Besides developing a hybrid model, NYSE CEO John Thain has outlined plans to diversify his exchange’s offering. The NYSE, which once traded options, may venture into derivatives and is expected to broaden its existing offering of government and corporate bonds, which trade electronically on its Automated Bond System or ABS platform.

Another innovation for the NYSE may be to extend its trading hours in a bid to facilitate trading for European participants.


CBOT

NASDAQ, electronic trading pioneer

NASDAQ just became a stock exchange, a status the pioneer electronic stock market had applied for in 2000 but whose approval has been held up by complex market structure questions and pending regulatory reforms.

An important change would be to extend a revamped trade-through or “best-price” rule to NASDAQ-listed issues, which are currently traded under broker-dealers’ best-execution obligation.

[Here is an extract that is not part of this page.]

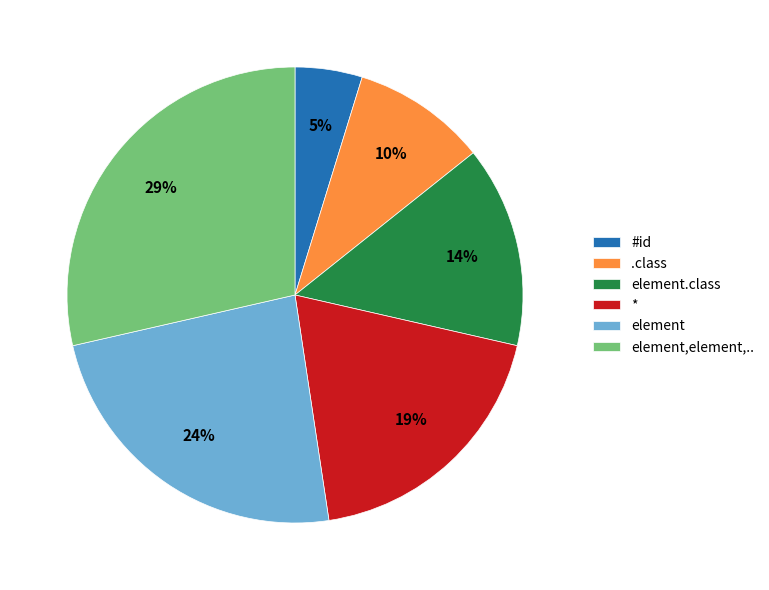

Does * account for over 50% of the chart?

No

Since its modest 1971 debut as NASD’s Automated Quotation system for over-the-counter (OTC) trading, NASDAQ owed much of its development to regulatory changes and to Congress, which supports the right to trade away from organized exchanges.

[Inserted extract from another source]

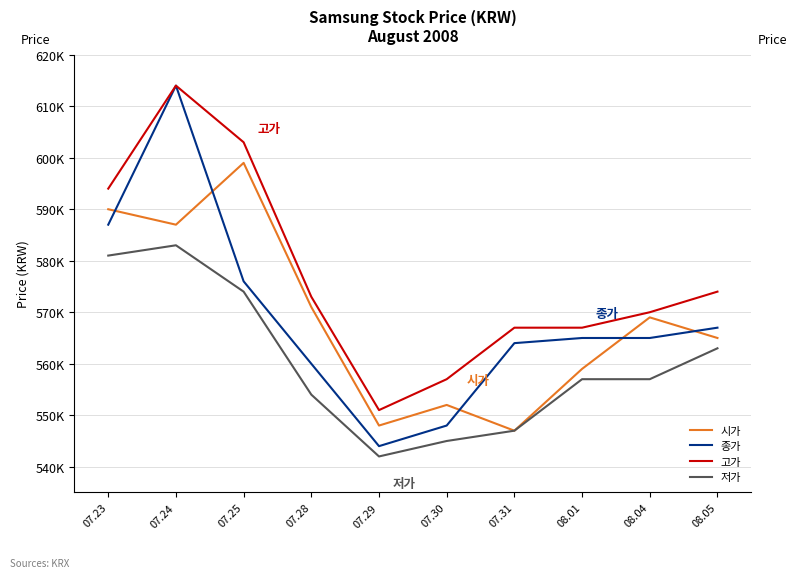

What is the maximum value for 시가?

599000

However, lawmakers and regulators wanted transparency and fair access in the OTC market, which led NASDAQ, over the past three decades, to launch several trading platforms: the Small Order Execution System or SOES, SuperSOES, SelectNet and SuperMontage.

Today, NASDAQ’s high-capacity platform is its Market Center, a seamless environment to trade securities listed on NASDAQ or the New York Stock Exchange. Market Center also is a trading hub for popular exchange-traded funds, such as the QQQQ, that tracks the Nasdaq-100 index, or other ETFs listed on the American Stock Exchange.

The open-model NASDAQ Market Center offers:
- a fully integrated order display as well as trade execution and trade reporting

- the ability for market participants to enter as many orders at they want at multiple price levels

- an automated trade reporting and reconciliation system

- with the acquisition of the Brut ECN in September 2004, NASDAQ also added smart-routing capability

- multiple order types, such as pegged or fill-or-return

- multiple market participant IDs

- Opening Cross and Closing Cross, or electronic auctions that execute all shares for each stock at a single price

- multiple connectivity options, including FIX, private network, CTICI or NASDAQ WorkStation II

One milestone in NASDAQ’s history was the SEC’s Order Handling Rules of 1996 that spurred the growth of the ECNs. To stand up to its technology-savvy, less-regulated rivals, NASDAQ recently adopted some ECN features and slashed fees.